Structured page parsing data:
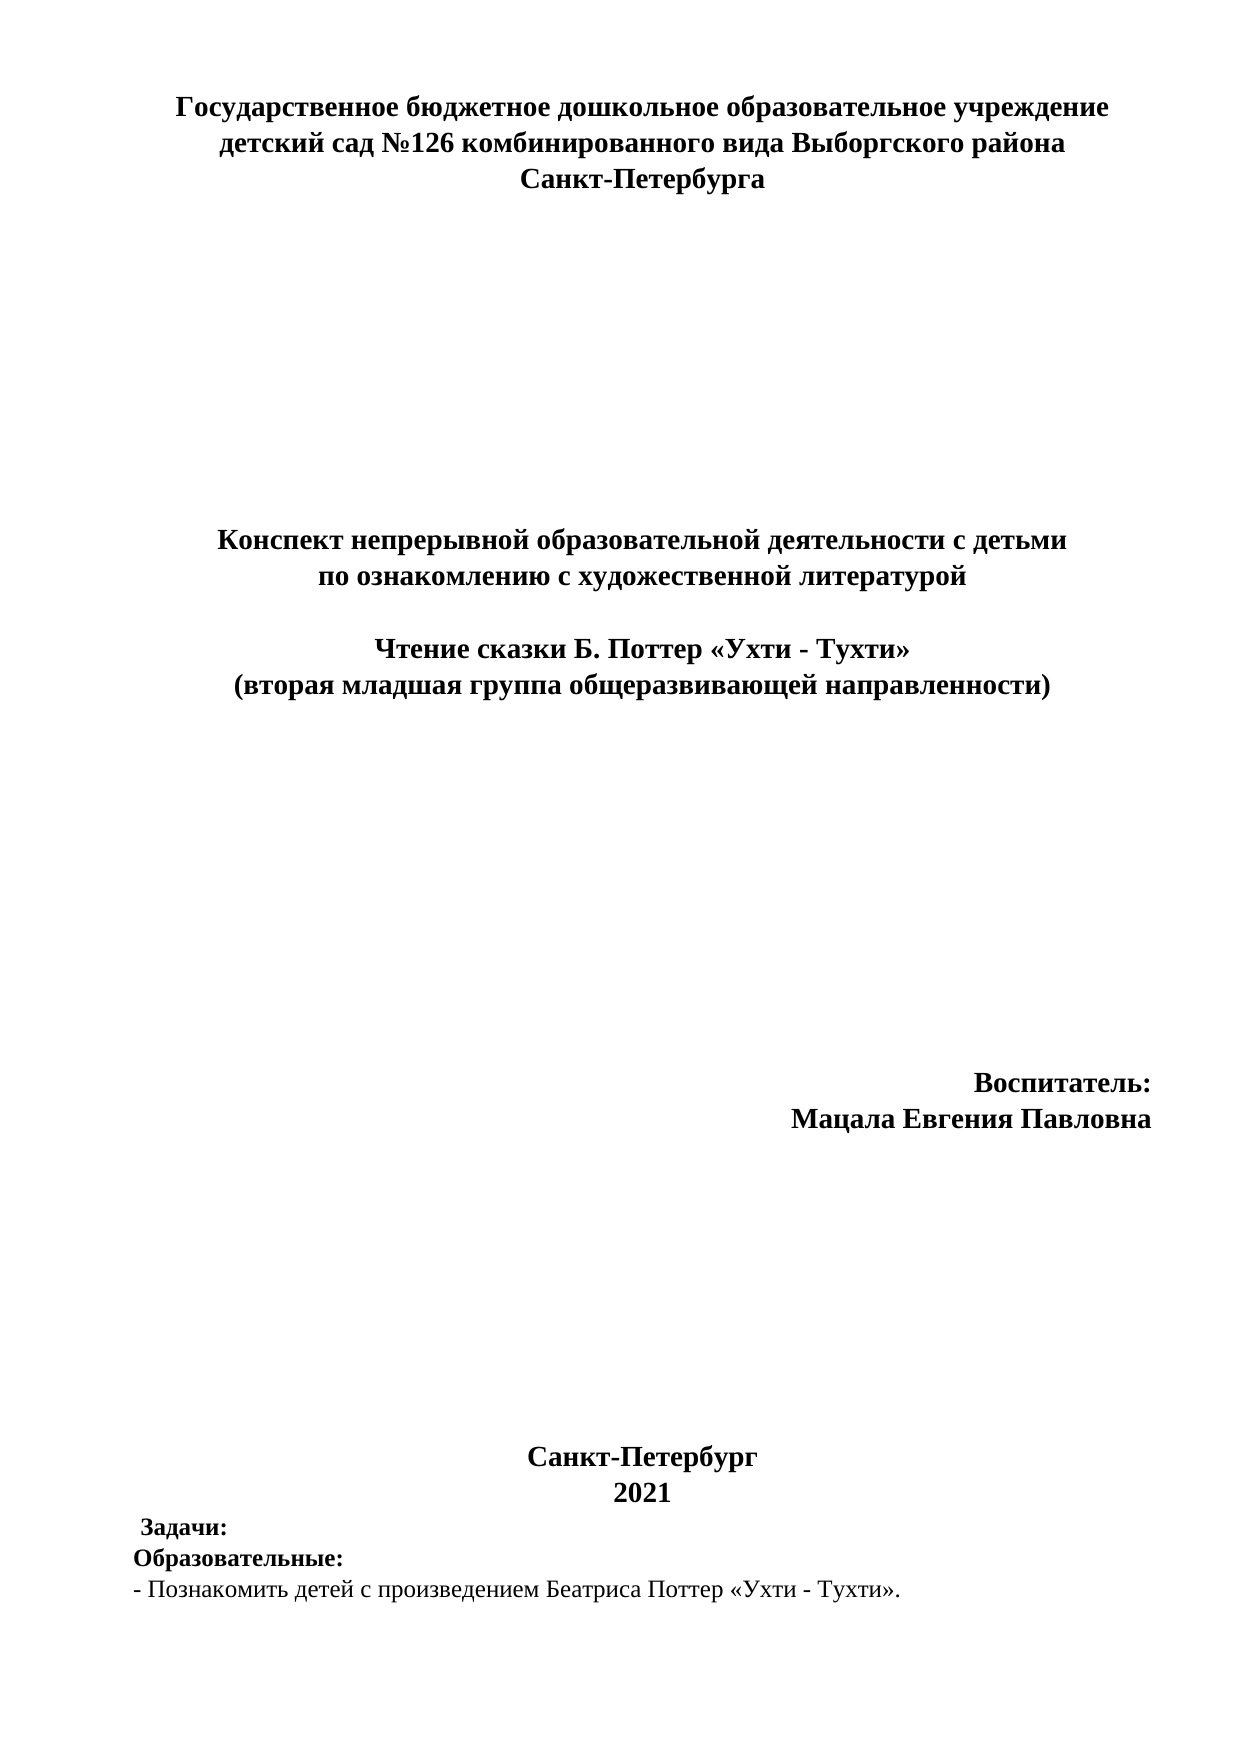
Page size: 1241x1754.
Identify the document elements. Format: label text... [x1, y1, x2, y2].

text по ознакомлению с художественной литературой [133, 558, 1152, 592]
text Конспект непрерывной образовательной деятельности с детьми [133, 522, 1152, 556]
text Мацала Евгения Павловна [133, 1101, 1152, 1135]
text Санкт-Петербурга [133, 161, 1152, 194]
text Задачи: [133, 1512, 1152, 1541]
text Воспитатель: [133, 1065, 1152, 1099]
text Государственное бюджетное дошкольное образовательное учреждение детский сад №126 комбинированного вида Выборгского района [133, 89, 1152, 158]
text - Познакомить детей с произведением Беатриса Поттер «Ухти - Тухти». [133, 1574, 1152, 1603]
text Образовательные: [133, 1543, 1152, 1572]
text Чтение сказки Б. Поттер «Ухти - Тухти» [133, 631, 1152, 664]
text 2021 [133, 1476, 1152, 1509]
text (вторая младшая группа общеразвивающей направленности) [133, 667, 1152, 701]
text Санкт-Петербург [133, 1439, 1152, 1473]
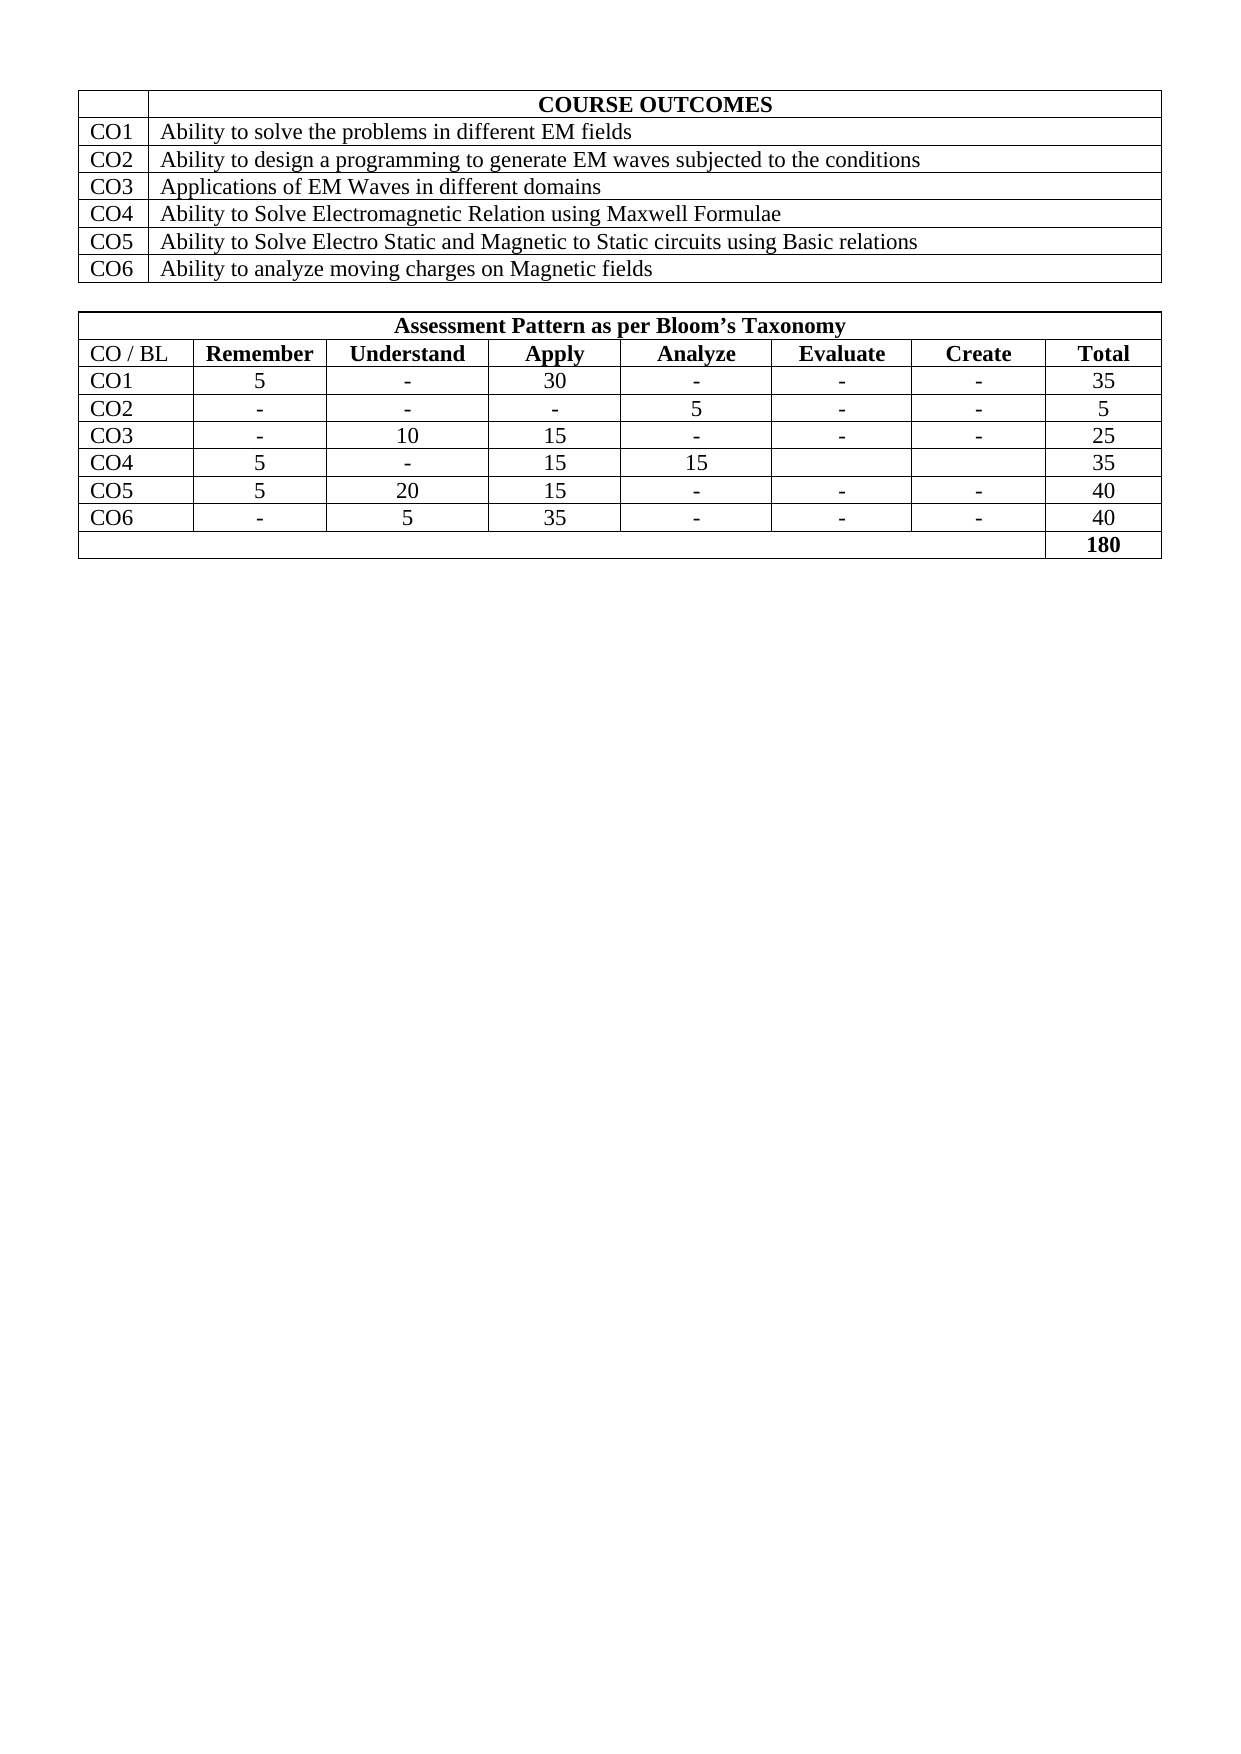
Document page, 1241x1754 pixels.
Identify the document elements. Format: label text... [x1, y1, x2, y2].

table_cell CO3 [79, 173, 148, 199]
table_cell 10 [327, 422, 488, 448]
table_cell - [772, 395, 911, 421]
table_cell Apply [489, 340, 620, 366]
table_cell 40 [1046, 504, 1161, 531]
table_cell - [912, 504, 1045, 531]
table_cell CO3 [79, 422, 193, 448]
table_cell CO6 [79, 255, 148, 282]
table_cell - [772, 504, 911, 531]
table_cell CO4 [79, 200, 148, 227]
table_cell 15 [621, 449, 771, 476]
table_cell - [327, 449, 488, 476]
table_cell [772, 449, 911, 476]
table_cell 15 [489, 422, 620, 448]
table_cell - [621, 422, 771, 448]
table_cell Create [912, 340, 1045, 366]
table_cell - [912, 367, 1045, 393]
table_cell CO1 [79, 118, 148, 144]
table_cell - [327, 395, 488, 421]
table_cell - [194, 422, 326, 448]
table_header Assessment Pattern as per Bloom’s Taxonomy [79, 313, 1161, 339]
table_cell 25 [1046, 422, 1161, 448]
table_cell CO5 [79, 228, 148, 254]
table_cell CO5 [79, 477, 193, 503]
table_cell 35 [1046, 367, 1161, 393]
table_cell 30 [489, 367, 620, 393]
table_cell [79, 532, 1045, 558]
table_cell - [621, 367, 771, 393]
table_cell Ability to Solve Electro Static and Magnetic to Static circuits using Basic relations [149, 228, 1161, 254]
table_cell - [194, 504, 326, 531]
table_cell - [489, 395, 620, 421]
table_cell CO / BL [79, 340, 193, 366]
table_cell Ability to analyze moving charges on Magnetic fields [149, 255, 1161, 282]
table_cell - [772, 367, 911, 393]
table_cell 35 [489, 504, 620, 531]
table_cell Evaluate [772, 340, 911, 366]
table_cell - [912, 395, 1045, 421]
table_cell Ability to design a programming to generate EM waves subjected to the conditions [149, 146, 1161, 172]
table_cell Ability to Solve Electromagnetic Relation using Maxwell Formulae [149, 200, 1161, 227]
table_cell - [772, 477, 911, 503]
table_cell CO6 [79, 504, 193, 531]
table_header COURSE OUTCOMES [149, 91, 1161, 117]
table_cell - [621, 477, 771, 503]
table_cell CO2 [79, 395, 193, 421]
table_cell - [772, 422, 911, 448]
table_cell CO4 [79, 449, 193, 476]
table_cell Total [1046, 340, 1161, 366]
table_cell - [912, 422, 1045, 448]
table_cell 40 [1046, 477, 1161, 503]
table_cell 20 [327, 477, 488, 503]
table_cell - [912, 477, 1045, 503]
table_cell 5 [194, 367, 326, 393]
table_cell Ability to solve the problems in different EM fields [149, 118, 1161, 144]
table_cell 5 [194, 449, 326, 476]
table_cell 15 [489, 449, 620, 476]
table_cell CO2 [79, 146, 148, 172]
table_cell - [327, 367, 488, 393]
table_cell Understand [327, 340, 488, 366]
table_header [79, 91, 148, 117]
table_cell 5 [621, 395, 771, 421]
table_cell 5 [1046, 395, 1161, 421]
table_cell CO1 [79, 367, 193, 393]
table_cell - [621, 504, 771, 531]
table_cell Applications of EM Waves in different domains [149, 173, 1161, 199]
table_cell 5 [194, 477, 326, 503]
table_cell Analyze [621, 340, 771, 366]
table_cell 180 [1046, 532, 1161, 558]
table_cell 15 [489, 477, 620, 503]
table_cell 35 [1046, 449, 1161, 476]
table_cell 5 [327, 504, 488, 531]
table_cell - [194, 395, 326, 421]
table_cell Remember [194, 340, 326, 366]
table_cell [912, 449, 1045, 476]
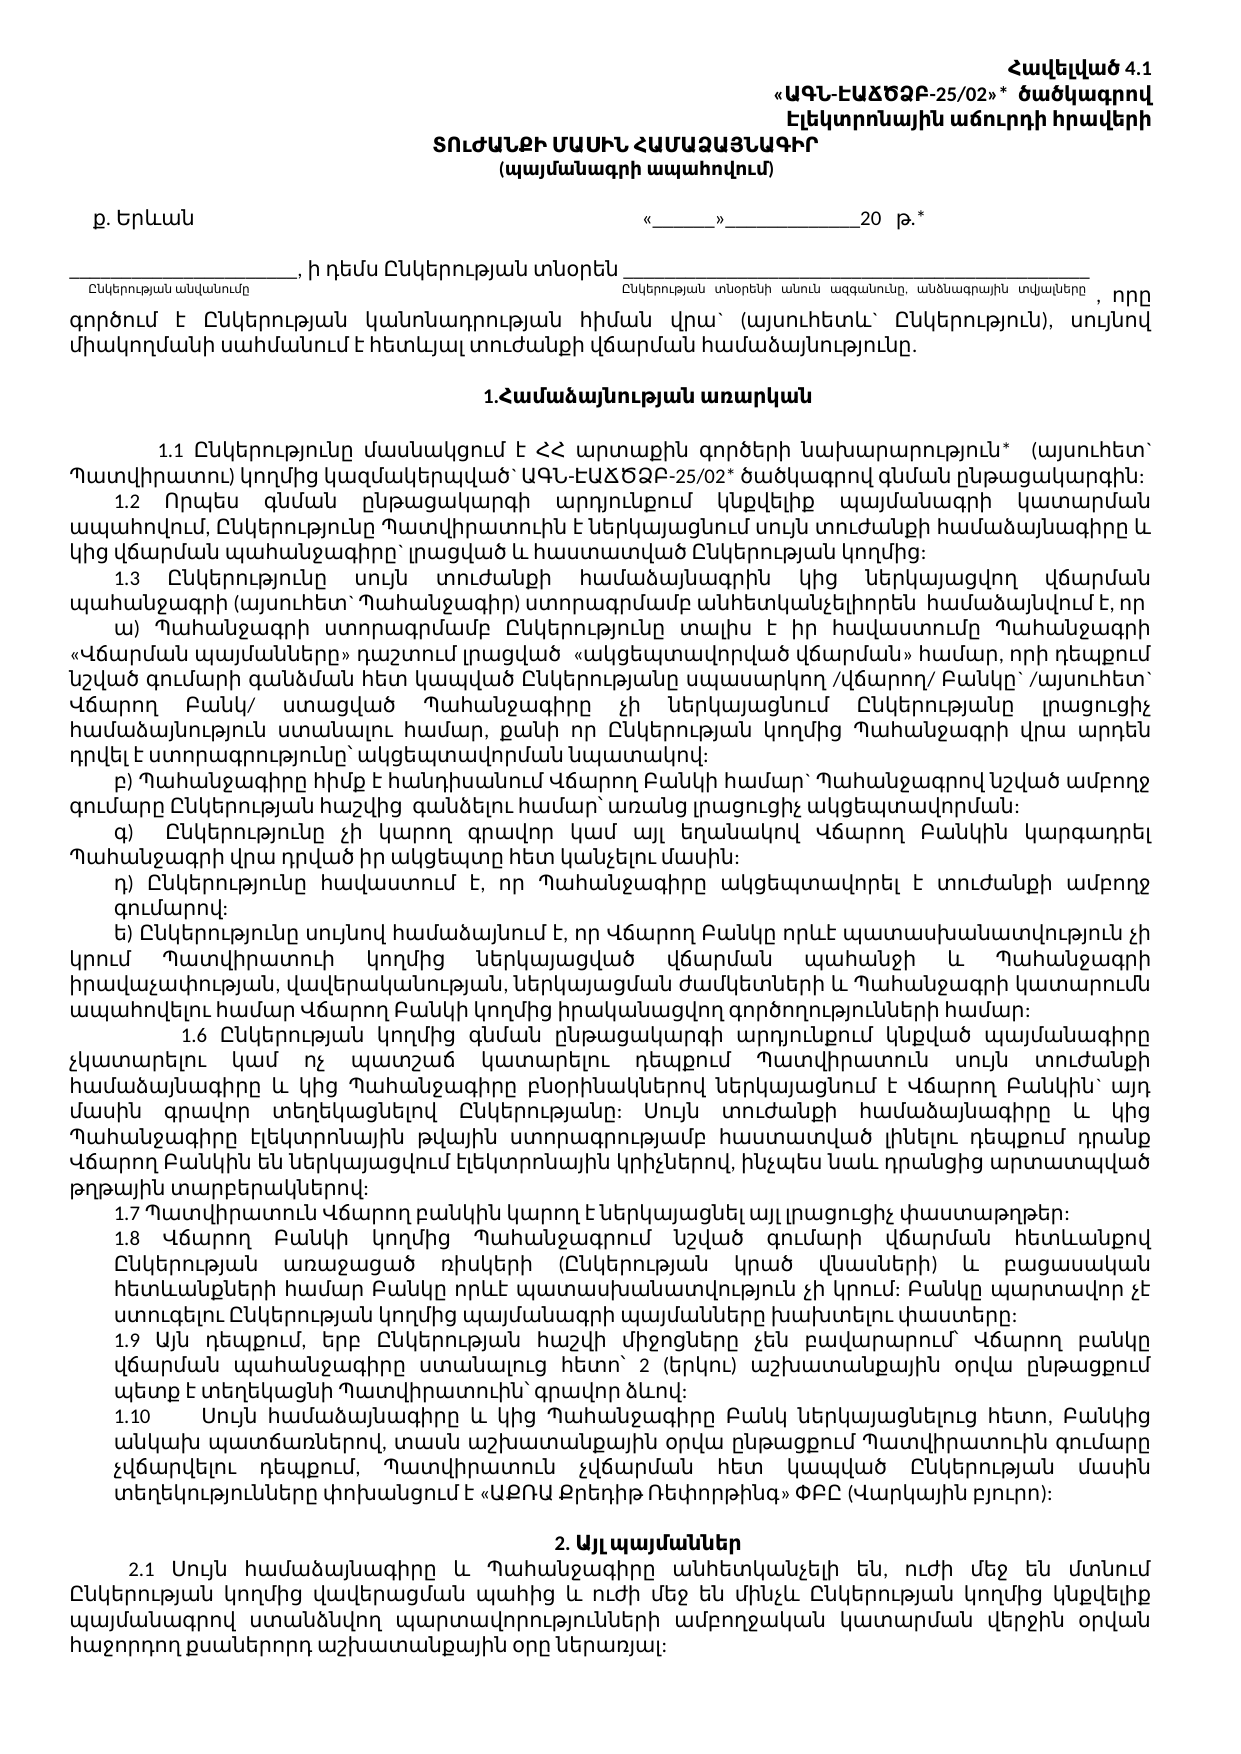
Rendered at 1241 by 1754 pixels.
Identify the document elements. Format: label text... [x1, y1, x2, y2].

WHAT TO WORK ON
Take the records above and transcribe them exactly, dropping every picture.

RESPONSE TO THE TASK
Page size: 1241x1754.
Identify the document elements. Format: label text... [x1, y1, x2, y2].

text по ознакомлению с художественной литературой [133, 558, 1152, 592]
text Конспект непрерывной образовательной деятельности с детьми [133, 522, 1152, 556]
text Мацала Евгения Павловна [133, 1101, 1152, 1135]
text Санкт-Петербурга [133, 161, 1152, 194]
text Задачи: [133, 1512, 1152, 1541]
text Воспитатель: [133, 1065, 1152, 1099]
text Государственное бюджетное дошкольное образовательное учреждение детский сад №126 комбинированного вида Выборгского района [133, 89, 1152, 158]
text - Познакомить детей с произведением Беатриса Поттер «Ухти - Тухти». [133, 1574, 1152, 1603]
text Образовательные: [133, 1543, 1152, 1572]
text Чтение сказки Б. Поттер «Ухти - Тухти» [133, 631, 1152, 664]
text 2021 [133, 1476, 1152, 1509]
text (вторая младшая группа общеразвивающей направленности) [133, 667, 1152, 701]
text Санкт-Петербург [133, 1439, 1152, 1473]
Document page, 1241x1754 pixels.
Identify the document elements. Format: label text... [x1, y1, x2, y2].

table_cell CO3 [79, 173, 148, 199]
table_cell 10 [327, 422, 488, 448]
table_cell - [772, 395, 911, 421]
table_cell Apply [489, 340, 620, 366]
table_cell 40 [1046, 504, 1161, 531]
table_cell - [912, 504, 1045, 531]
table_cell CO3 [79, 422, 193, 448]
table_cell CO6 [79, 255, 148, 282]
table_cell - [772, 504, 911, 531]
table_cell CO4 [79, 200, 148, 227]
table_cell 15 [621, 449, 771, 476]
table_cell - [327, 449, 488, 476]
table_cell [772, 449, 911, 476]
table_cell 15 [489, 422, 620, 448]
table_cell - [621, 422, 771, 448]
table_cell Create [912, 340, 1045, 366]
table_cell - [912, 367, 1045, 393]
table_cell CO1 [79, 118, 148, 144]
table_cell - [327, 395, 488, 421]
table_cell - [194, 422, 326, 448]
table_header Assessment Pattern as per Bloom’s Taxonomy [79, 313, 1161, 339]
table_cell 25 [1046, 422, 1161, 448]
table_cell CO5 [79, 228, 148, 254]
table_cell CO5 [79, 477, 193, 503]
table_cell 35 [1046, 367, 1161, 393]
table_cell 30 [489, 367, 620, 393]
table_cell [79, 532, 1045, 558]
table_cell - [621, 367, 771, 393]
table_cell Ability to Solve Electro Static and Magnetic to Static circuits using Basic relations [149, 228, 1161, 254]
table_cell - [194, 504, 326, 531]
table_cell - [489, 395, 620, 421]
table_cell CO / BL [79, 340, 193, 366]
table_cell Ability to analyze moving charges on Magnetic fields [149, 255, 1161, 282]
table_cell - [772, 367, 911, 393]
table_cell 35 [489, 504, 620, 531]
table_cell Evaluate [772, 340, 911, 366]
table_cell - [912, 395, 1045, 421]
table_cell Ability to design a programming to generate EM waves subjected to the conditions [149, 146, 1161, 172]
table_cell Ability to Solve Electromagnetic Relation using Maxwell Formulae [149, 200, 1161, 227]
table_cell - [772, 477, 911, 503]
table_cell CO6 [79, 504, 193, 531]
table_header COURSE OUTCOMES [149, 91, 1161, 117]
table_cell - [621, 477, 771, 503]
table_cell CO2 [79, 395, 193, 421]
table_cell - [772, 422, 911, 448]
table_cell CO4 [79, 449, 193, 476]
table_cell Total [1046, 340, 1161, 366]
table_cell - [912, 422, 1045, 448]
table_cell 40 [1046, 477, 1161, 503]
table_cell 20 [327, 477, 488, 503]
table_cell - [912, 477, 1045, 503]
table_cell 5 [194, 367, 326, 393]
table_cell Ability to solve the problems in different EM fields [149, 118, 1161, 144]
table_cell 5 [194, 449, 326, 476]
table_cell 15 [489, 449, 620, 476]
table_cell CO2 [79, 146, 148, 172]
table_cell - [327, 367, 488, 393]
table_cell Understand [327, 340, 488, 366]
table_header [79, 91, 148, 117]
table_cell 5 [621, 395, 771, 421]
table_cell 5 [1046, 395, 1161, 421]
table_cell CO1 [79, 367, 193, 393]
table_cell - [621, 504, 771, 531]
table_cell Applications of EM Waves in different domains [149, 173, 1161, 199]
table_cell 5 [194, 477, 326, 503]
table_cell Analyze [621, 340, 771, 366]
table_cell 180 [1046, 532, 1161, 558]
table_cell 15 [489, 477, 620, 503]
table_cell 35 [1046, 449, 1161, 476]
table_cell 5 [327, 504, 488, 531]
table_cell - [194, 395, 326, 421]
table_cell Remember [194, 340, 326, 366]
table_cell [912, 449, 1045, 476]
Rendered at 1241 by 1754 pixels.
Identify the document elements. Format: label text... [x1, y1, x2, y2].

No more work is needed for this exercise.